The logic is actually fairly simple. Y_hat represents the predicted score for X_i, the current index/value being considered. If y_hat is correctly classified, multiplying it by y_i should yield True, equal to 1 in Python. The other part of the equation checks to see if this product is less than 1 (using 1s and -1s instead of 1s and 0s for our y values makes this possible). If it is, this expression will evaluate to True, which is equal to 1 in Python.
Only one of these expressions is true at any given time. When False, these evaluate to zero.
If the first expression is True, aka when it is equivalent to 1, it preserves the current weight vector, while the second expression, equal to zero, nullifies its coefficient.
When the second expression is True and therefore equal to 1, it is multiplied by the sum of w_i (the current weight vector) and the product of the feature matrix (X) at index i, and the classification matrix (y) at index i. This sounds complicated, but really this line of code is just either keeping the old weight vector if it classified point i correctly, or adding or subtracting the value it incorrectly classified to ensure that it classifies it correctly in the next iteration.
This logic is the same in the update method.
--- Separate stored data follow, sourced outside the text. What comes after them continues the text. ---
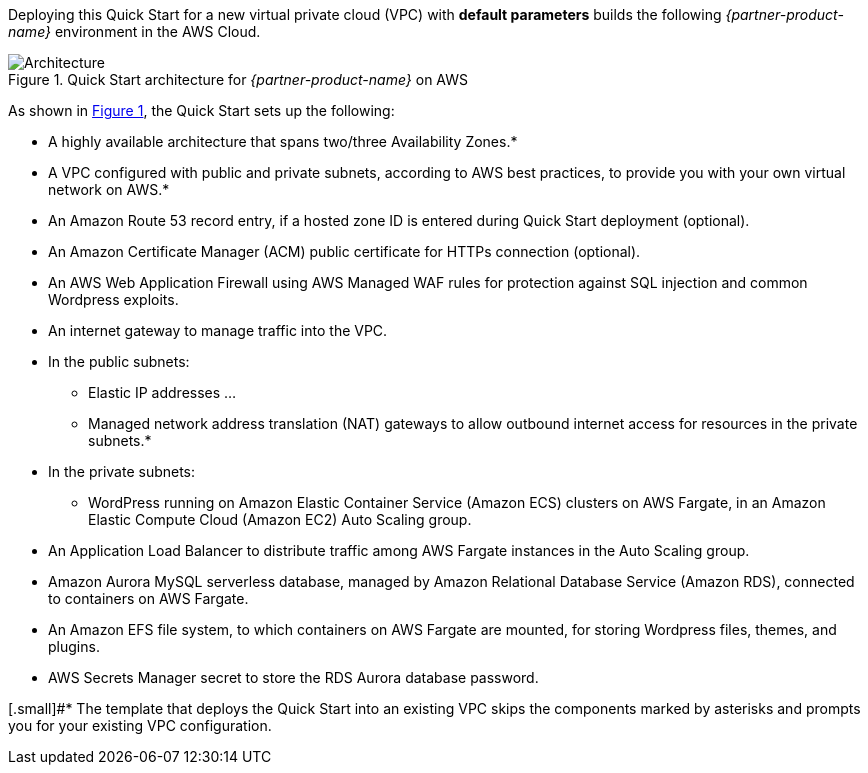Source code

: Deploying this Quick Start for a new virtual private cloud (VPC) with
*default parameters* builds the following _{partner-product-name}_ environment in the
AWS Cloud.

// Replace this example diagram with your own. Send us your source PowerPoint file. Be sure to follow our guidelines here : http://(we should include these points on our contributors giude)
:xrefstyle: short
[#architecture1]
.Quick Start architecture for _{partner-product-name}_ on AWS
image::../images/architecture_diagram_sudo_serverless_wordpress.png[Architecture]

As shown in <<architecture1>>, the Quick Start sets up the following:

* A highly available architecture that spans two/three Availability Zones.*
* A VPC configured with public and private subnets, according to AWS best practices, to provide you with your own virtual network on AWS.*
* An Amazon Route 53 record entry, if a hosted zone ID is entered during Quick Start deployment (optional).
* An Amazon Certificate Manager (ACM) public certificate for HTTPs connection (optional).
* An AWS Web Application Firewall using AWS Managed WAF rules for protection against SQL injection and common Wordpress exploits.
* An internet gateway to manage traffic into the VPC.
* In the public subnets:
** Elastic IP addresses ...
** Managed network address translation (NAT) gateways to allow outbound internet access for resources in the private subnets.*
* In the private subnets:
** WordPress running on Amazon Elastic Container Service (Amazon ECS) clusters on AWS Fargate, in an Amazon Elastic Compute Cloud (Amazon EC2) Auto Scaling group.
* An Application Load Balancer to distribute traffic among AWS Fargate instances in the Auto Scaling group.
* Amazon Aurora MySQL serverless database, managed by Amazon Relational Database Service (Amazon RDS), connected to containers on AWS Fargate.
* An Amazon EFS file system, to which containers on AWS Fargate are mounted, for storing Wordpress files, themes, and plugins.
* AWS Secrets Manager secret to store the RDS Aurora database password.

[.small]#* The template that deploys the Quick Start into an existing VPC skips the components marked by asterisks and prompts you for your existing VPC configuration.

The only difference is that update accepts a weight vector as a parameter, running only a single step of the Perceptron algorithm rather than to completion.
If the data are linearly separable, then the perceptron algorithm will converge.
Let’s vizualise the process of improvement by showing the progression of the Perceptron algorithm over time.
These three plots only show instances where the weight vector updates (that is to say, when the algorithm misclassifies a point and updates the weight vector to reflect this). This ensures that we actually see how the Perceptron algorithm corrects itself over time. Otherwise, we might just see three cases where it correctly classifies a point and nothing changes. BORING!!!
We can see that the algorithm still updates and tries to correct itself, but is unable to achieve 100% accuracy. Including more subplots helps to show that this process of guessing but never achieving convergence will continue infinitely.
It works! It makes sense that it wouldn’t achieve convergence on a completely random set of points and classifications.
It is worth asking, though, is it theoretically possible to have a linearly separable set of points in 5 (or more) dimensions?
It is pretty straightforward to see that this is possible in 3 dimensions - imagine a flat plane separating 2 clouds of points in 3 dimensions.
In 5 dimensions, all that this means is that the weight vector multiplied by the feature matrix correctly classifies each point – either one or zero. One does not need to imagine what a 5D physical space might look like to see that this is certainly achievable.
Perceptron Runtime
Finally, let’s consider the question of how long it takes for the update step to run.
What is actually happening? Just multiplication and some logical comparisons, really – we check to see if mathematically the product of our weight vector and the feature matrix evaluates to what we would expect it to be, and if not, we perform some simple matrix multiplication and addition to get our new weight vector. This is dependent on the number of features (p), but not on the number of points (n). Therefore, this operation takes O(p) time. It does not matter how many points there are, because we are only focusing on a single data point at a time, and updating only relative to that point. So the only variable impacting the time complexity of this operation is p – the number of features.